Filter the data and copy every line that contains the string "peak". Matching is case-sensitive.

▶ Data in this exercise
== Segment start ==

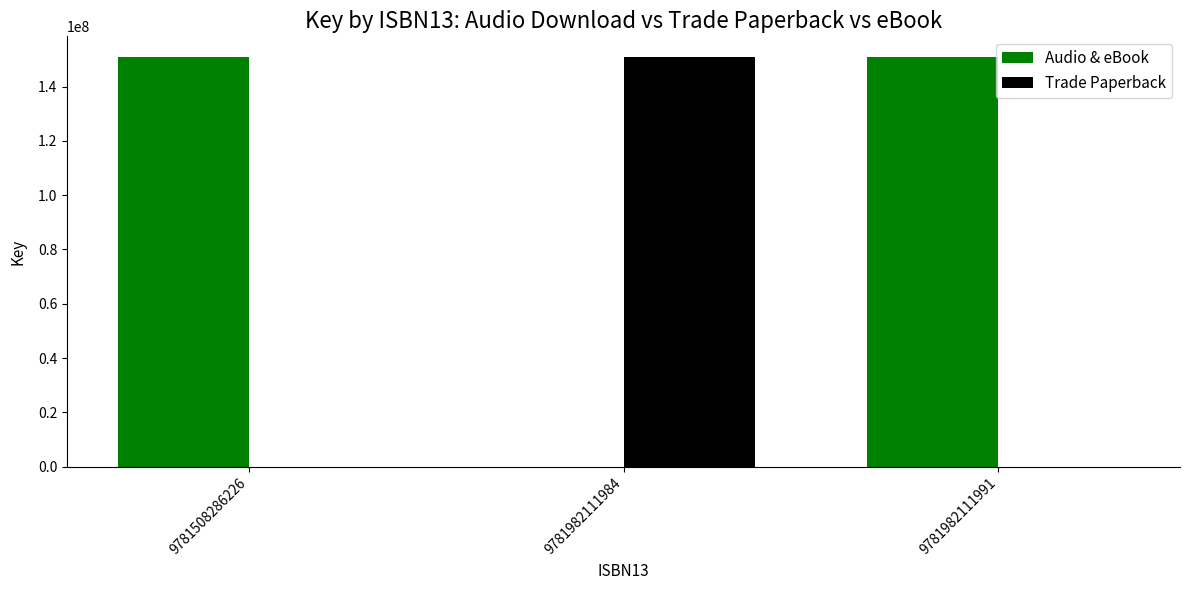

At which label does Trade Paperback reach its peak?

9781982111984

== Segment end ==
== Segment start ==

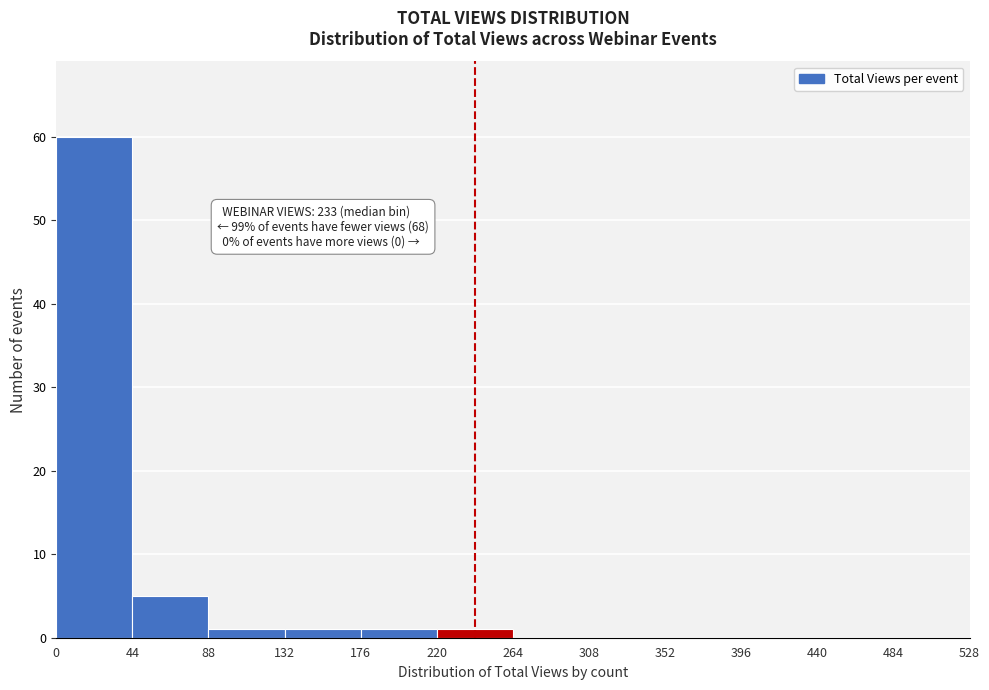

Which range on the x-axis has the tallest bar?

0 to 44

== Segment end ==
== Segment start ==

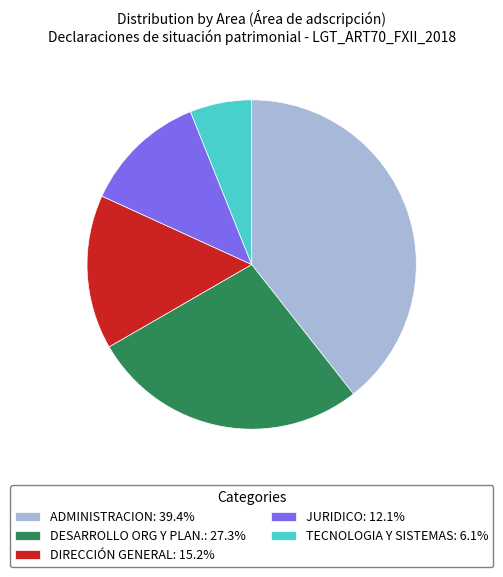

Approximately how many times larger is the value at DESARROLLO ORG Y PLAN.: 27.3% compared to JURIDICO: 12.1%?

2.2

== Segment end ==

▶ Written solution
At which label does Trade Paperback reach its peak?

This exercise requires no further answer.